NewsLocal News

Actions

For COVID-impacted Christmas parade, Sturgeon Bay businesses go all out with decorations

Posted
and last updated

STURGEON BAY, Wis. (NBC26) -- Paper-covered windows -- not exactly a sign of the holidays. And definitely not the usual look in Sturgeon Bay.

"We spent over two-and-a-half-weeks working on our windows and planning and decorating and getting [our store] ready," Wilkins & Olander store owner Dawn Fischer said about preparing for this year's COVID-altered Christmas parade.

But why spend weeks on a window just to cover it up? Well, because Santa was coming to town.

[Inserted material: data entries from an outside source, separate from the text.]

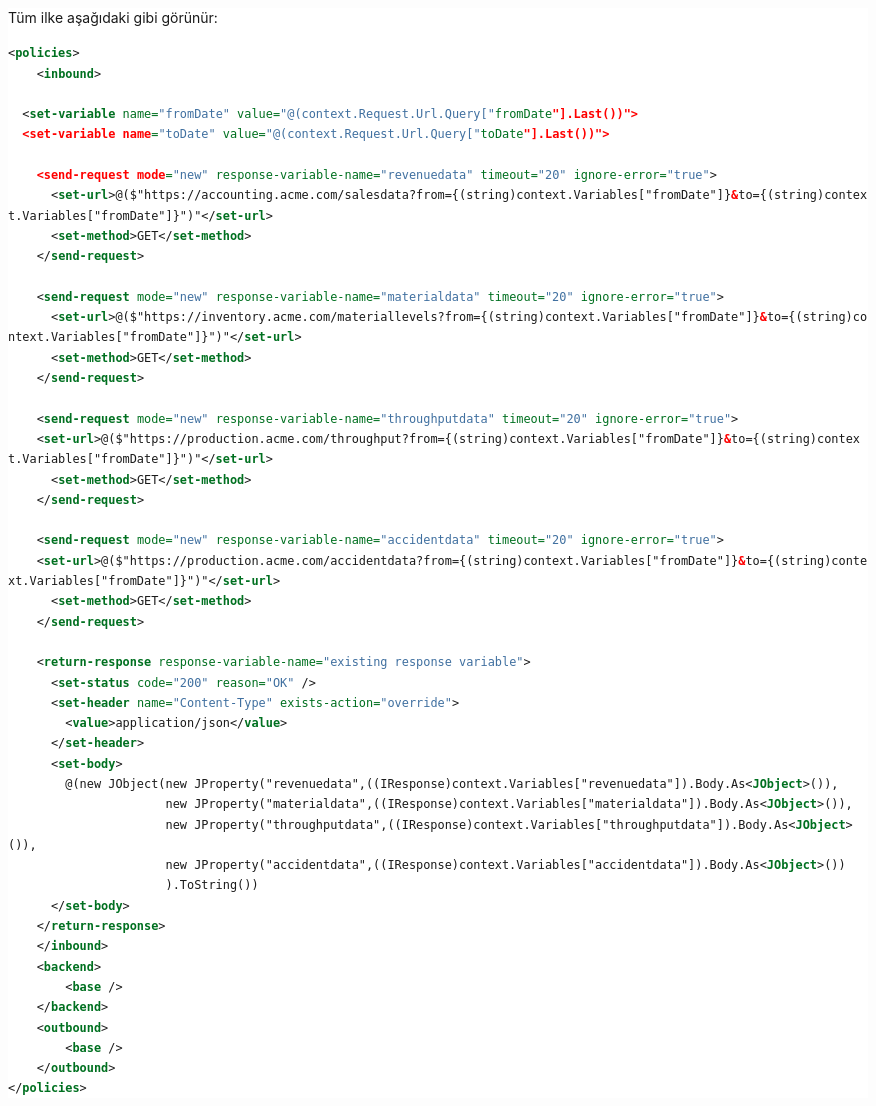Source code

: Tüm ilke aşağıdaki gibi görünür:

```xml
<policies>
    <inbound>

  <set-variable name="fromDate" value="@(context.Request.Url.Query["fromDate"].Last())">
  <set-variable name="toDate" value="@(context.Request.Url.Query["toDate"].Last())">

    <send-request mode="new" response-variable-name="revenuedata" timeout="20" ignore-error="true">
      <set-url>@($"https://accounting.acme.com/salesdata?from={(string)context.Variables["fromDate"]}&to={(string)context.Variables["fromDate"]}")"</set-url>
      <set-method>GET</set-method>
    </send-request>

    <send-request mode="new" response-variable-name="materialdata" timeout="20" ignore-error="true">
      <set-url>@($"https://inventory.acme.com/materiallevels?from={(string)context.Variables["fromDate"]}&to={(string)context.Variables["fromDate"]}")"</set-url>
      <set-method>GET</set-method>
    </send-request>

    <send-request mode="new" response-variable-name="throughputdata" timeout="20" ignore-error="true">
    <set-url>@($"https://production.acme.com/throughput?from={(string)context.Variables["fromDate"]}&to={(string)context.Variables["fromDate"]}")"</set-url>
      <set-method>GET</set-method>
    </send-request>

    <send-request mode="new" response-variable-name="accidentdata" timeout="20" ignore-error="true">
    <set-url>@($"https://production.acme.com/accidentdata?from={(string)context.Variables["fromDate"]}&to={(string)context.Variables["fromDate"]}")"</set-url>
      <set-method>GET</set-method>
    </send-request>

    <return-response response-variable-name="existing response variable">
      <set-status code="200" reason="OK" />
      <set-header name="Content-Type" exists-action="override">
        <value>application/json</value>
      </set-header>
      <set-body>
        @(new JObject(new JProperty("revenuedata",((IResponse)context.Variables["revenuedata"]).Body.As<JObject>()),
                      new JProperty("materialdata",((IResponse)context.Variables["materialdata"]).Body.As<JObject>()),
                      new JProperty("throughputdata",((IResponse)context.Variables["throughputdata"]).Body.As<JObject>()),
                      new JProperty("accidentdata",((IResponse)context.Variables["accidentdata"]).Body.As<JObject>())
                      ).ToString())
      </set-body>
    </return-response>
    </inbound>
    <backend>
        <base />
    </backend>
    <outbound>
        <base />
    </outbound>
</policies>
```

Business owners along the parade route decorated their storefronts and placed paper over the windows which they tore down when Santa drove by.

"Everybody has really worked hard on their window decorations," Fischer said. "Maybe not so much as they've done in the past [but] maybe put up just a tree and some lights. People have really gone way out."

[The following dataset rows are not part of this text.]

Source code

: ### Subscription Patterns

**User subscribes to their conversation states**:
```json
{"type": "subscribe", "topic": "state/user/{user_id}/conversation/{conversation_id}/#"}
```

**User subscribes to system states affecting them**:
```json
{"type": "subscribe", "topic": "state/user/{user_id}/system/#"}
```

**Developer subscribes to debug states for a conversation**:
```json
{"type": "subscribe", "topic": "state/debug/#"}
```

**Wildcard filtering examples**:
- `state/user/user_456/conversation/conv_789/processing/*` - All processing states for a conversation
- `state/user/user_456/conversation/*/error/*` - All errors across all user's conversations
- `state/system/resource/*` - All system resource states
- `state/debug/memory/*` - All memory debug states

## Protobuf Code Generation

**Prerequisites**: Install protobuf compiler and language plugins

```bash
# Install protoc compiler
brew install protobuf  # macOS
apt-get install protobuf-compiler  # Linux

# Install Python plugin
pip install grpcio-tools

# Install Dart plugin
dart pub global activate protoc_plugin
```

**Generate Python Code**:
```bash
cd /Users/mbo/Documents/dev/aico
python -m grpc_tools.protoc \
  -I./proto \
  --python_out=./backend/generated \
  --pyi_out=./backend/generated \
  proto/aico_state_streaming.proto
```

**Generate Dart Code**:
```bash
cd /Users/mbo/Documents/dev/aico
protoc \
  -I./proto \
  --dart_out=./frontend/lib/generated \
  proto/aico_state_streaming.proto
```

Usually the streets of Sturgeon Bay are packed with people during Christmas. But instead, it was a car parade. So local businesses used it as a way to say 'thanks.'

"The community means a lot to me because they're my bread and butter," Madison Avenue Market owner Dede McCartney said. "We need them. That's what keeps us going through the winter. It's a long winter."

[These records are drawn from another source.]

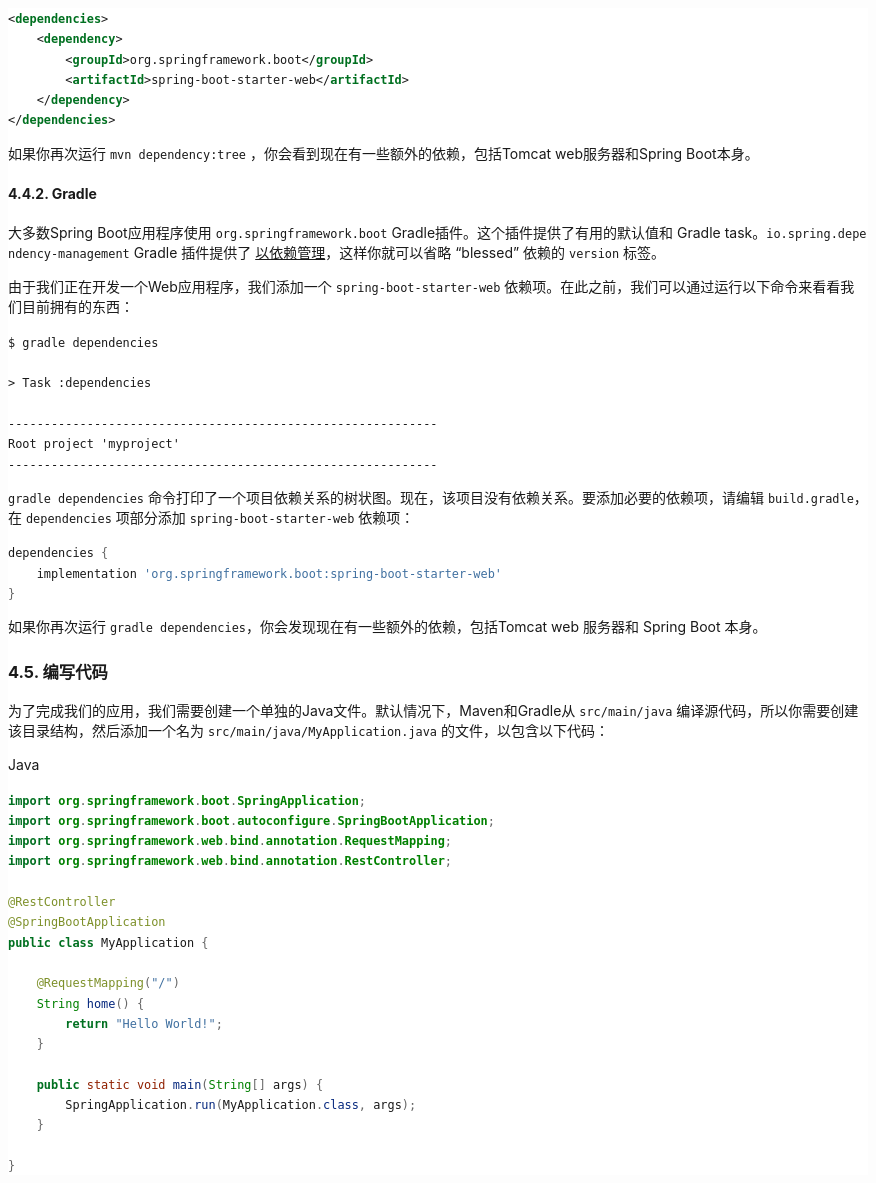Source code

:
 ```xml
<dependencies>
    <dependency>
        <groupId>org.springframework.boot</groupId>
        <artifactId>spring-boot-starter-web</artifactId>
    </dependency>
</dependencies>
```

如果你再次运行 `mvn dependency:tree` ，你会看到现在有一些额外的依赖，包括Tomcat web服务器和Spring Boot本身。

#### [](#getting-started.first-application.dependencies.gradle)4.4.2. Gradle

大多数Spring Boot应用程序使用 `org.springframework.boot` Gradle插件。这个插件提供了有用的默认值和 Gradle task。`io.spring.dependency-management` Gradle 插件提供了 [以依赖管理](https://springdoc.cn/spring-boot/using.html#using.build-systems.dependency-management)，这样你就可以省略 “blessed” 依赖的 `version` 标签。

由于我们正在开发一个Web应用程序，我们添加一个 `spring-boot-starter-web` 依赖项。在此之前，我们可以通过运行以下命令来看看我们目前拥有的东西：

```shell
$ gradle dependencies

> Task :dependencies

------------------------------------------------------------
Root project 'myproject'
------------------------------------------------------------
```

`gradle dependencies` 命令打印了一个项目依赖关系的树状图。现在，该项目没有依赖关系。要添加必要的依赖项，请编辑 `build.gradle`，在 `dependencies` 项部分添加 `spring-boot-starter-web` 依赖项：

```gradle
dependencies {
    implementation 'org.springframework.boot:spring-boot-starter-web'
}
```

如果你再次运行 `gradle dependencies`，你会发现现在有一些额外的依赖，包括Tomcat web 服务器和 Spring Boot 本身。

### [](#getting-started.first-application.code)4.5. 编写代码

为了完成我们的应用，我们需要创建一个单独的Java文件。默认情况下，Maven和Gradle从 `src/main/java` 编译源代码，所以你需要创建该目录结构，然后添加一个名为 `src/main/java/MyApplication.java` 的文件，以包含以下代码：

Java

```java
import org.springframework.boot.SpringApplication;
import org.springframework.boot.autoconfigure.SpringBootApplication;
import org.springframework.web.bind.annotation.RequestMapping;
import org.springframework.web.bind.annotation.RestController;

@RestController
@SpringBootApplication
public class MyApplication {

    @RequestMapping("/")
    String home() {
        return "Hello World!";
    }

    public static void main(String[] args) {
        SpringApplication.run(MyApplication.class, args);
    }

}
```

Bliss, a local business, owners Kelton Reitz and Todd Trimberger opened their new store for the first time Friday night. They wanted their decorations to help the holiday feel like it usually did, pre-Covid-19.

"This evening also brings to the community a sense of normalcy," Reitz said. "A lot of people come to Bliss to find their Christmas bliss.

And they'll find it storefront by storefront, with windows finally revealed.

"We didn't do it for business," said McCartney. "We did it because we want everybody happy."